Bevo’s Fake Nuts: No Yelling, Please

Welcome to Bevo’s Fake Nuts, our weekly column on the Texas Longhorns.

Remember when Casey Thompson replaced Hudson Card at quarterback following the loss to Arkansas, saving the Texas Longhorns’ season?

What a year we have had.

The latest chapter in the 2021 Texas Football saga was written yesterday, when a video leaked of defensive line coach Bo Davis chewing out players on the team bus for laughing as they drove away from Iowa State, having been annihilated by the Cyclones. The video raised some eyebrows—the prevalent response was support for Davis, and it didn’t seem to me that Davis crossed any lines in the video, though lines do definitely exist with that sort of thing. What was really striking about the video was not Davis. It was that the video existed in the first place. It was that a player had taken it, then let it get out of his hands.
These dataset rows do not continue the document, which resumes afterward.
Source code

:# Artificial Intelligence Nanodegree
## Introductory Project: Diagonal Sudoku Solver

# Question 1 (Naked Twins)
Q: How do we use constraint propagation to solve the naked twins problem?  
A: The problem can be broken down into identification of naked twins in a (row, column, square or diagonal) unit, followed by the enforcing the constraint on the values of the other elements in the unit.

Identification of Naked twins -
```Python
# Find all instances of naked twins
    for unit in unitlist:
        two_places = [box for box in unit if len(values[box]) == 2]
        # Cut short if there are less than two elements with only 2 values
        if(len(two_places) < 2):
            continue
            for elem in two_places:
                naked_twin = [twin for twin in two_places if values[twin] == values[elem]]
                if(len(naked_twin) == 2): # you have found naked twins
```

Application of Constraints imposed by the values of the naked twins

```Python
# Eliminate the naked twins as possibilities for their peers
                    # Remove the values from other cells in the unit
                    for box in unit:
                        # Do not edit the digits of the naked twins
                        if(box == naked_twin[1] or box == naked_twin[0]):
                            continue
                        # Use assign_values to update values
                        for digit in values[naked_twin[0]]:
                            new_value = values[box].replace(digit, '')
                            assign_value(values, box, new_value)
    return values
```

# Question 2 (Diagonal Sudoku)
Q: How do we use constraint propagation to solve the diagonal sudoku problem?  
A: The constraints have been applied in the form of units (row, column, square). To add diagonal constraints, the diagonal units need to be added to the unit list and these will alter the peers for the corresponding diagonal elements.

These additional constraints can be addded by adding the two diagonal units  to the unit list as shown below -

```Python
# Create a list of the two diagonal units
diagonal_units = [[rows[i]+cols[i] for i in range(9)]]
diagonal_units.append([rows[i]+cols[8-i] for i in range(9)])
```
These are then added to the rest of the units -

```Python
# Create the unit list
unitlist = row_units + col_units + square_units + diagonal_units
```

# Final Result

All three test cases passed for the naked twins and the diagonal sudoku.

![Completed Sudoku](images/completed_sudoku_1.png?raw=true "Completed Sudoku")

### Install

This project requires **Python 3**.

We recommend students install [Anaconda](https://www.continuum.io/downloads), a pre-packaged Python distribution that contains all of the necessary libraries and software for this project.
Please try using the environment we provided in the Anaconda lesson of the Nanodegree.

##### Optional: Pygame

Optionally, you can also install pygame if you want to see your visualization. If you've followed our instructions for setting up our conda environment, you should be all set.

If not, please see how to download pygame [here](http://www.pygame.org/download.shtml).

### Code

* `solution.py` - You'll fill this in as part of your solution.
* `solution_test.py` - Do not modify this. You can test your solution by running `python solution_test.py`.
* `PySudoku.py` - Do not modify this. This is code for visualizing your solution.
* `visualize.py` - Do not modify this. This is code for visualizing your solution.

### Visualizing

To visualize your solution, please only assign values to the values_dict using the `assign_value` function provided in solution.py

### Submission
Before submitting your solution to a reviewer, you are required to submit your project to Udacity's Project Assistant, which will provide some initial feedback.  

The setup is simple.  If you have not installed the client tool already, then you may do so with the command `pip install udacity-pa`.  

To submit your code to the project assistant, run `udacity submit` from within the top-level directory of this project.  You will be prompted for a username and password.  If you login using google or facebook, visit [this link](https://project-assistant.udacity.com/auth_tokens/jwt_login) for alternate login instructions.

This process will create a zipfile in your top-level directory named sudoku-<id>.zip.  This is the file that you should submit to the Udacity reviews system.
We don’t know how directly this happened. It wasn’t like the player shared the video from his personal Twitter account. Because of this, we don’t fully know the player’s intent with it. The assumption, though, is that the player did not like the yelling. Players don’t really record coaches yelling if they agree with the coach’s message.

This, then, is the perception of the problem with Texas’s football program. A day after a wide receiver entered the transfer portal on the heels of a reported shouting match at a recent practice, a player thought he and/or his buddies should be allowed to laugh on the team bus after getting stomped. The players, it seems, don’t like getting yelled at. Or at least, some of them don’t.

There’s a theory, in Longhorns circles, that the reason Texas can’t live up to its talent on the football field is that Austin is too comfortable. The logic goes that the players are given the cultural benefits of playing college sports for a premier program without being tagged with the pressure that goes along with that, and that this, combined with there being plenty of opportunities to have plenty of fun in this town, leaves players not quite as motivated and focused, on the average, as their peers up in Norman or over in Tuscaloosa. If the players stink, the people around them don’t care, and they especially don’t care about an additional loss once the conference is out of reach. There’s a high standard of success here in Austin. There’s also a high tolerance for failure.

This theory has some flaws. Pete Carroll had plenty of success at USC a decade and a half ago. Mack Brown had plenty of success at Texas. But at the same time…there’s clearly something wrong at Texas. It might be scheme. It might be development. It might be culture.

The bigger message of the Pete Carroll example isn’t that you don’t need a motivated culture. It’s that you can get a motivated culture in multiple ways. Texas hasn’t found their way.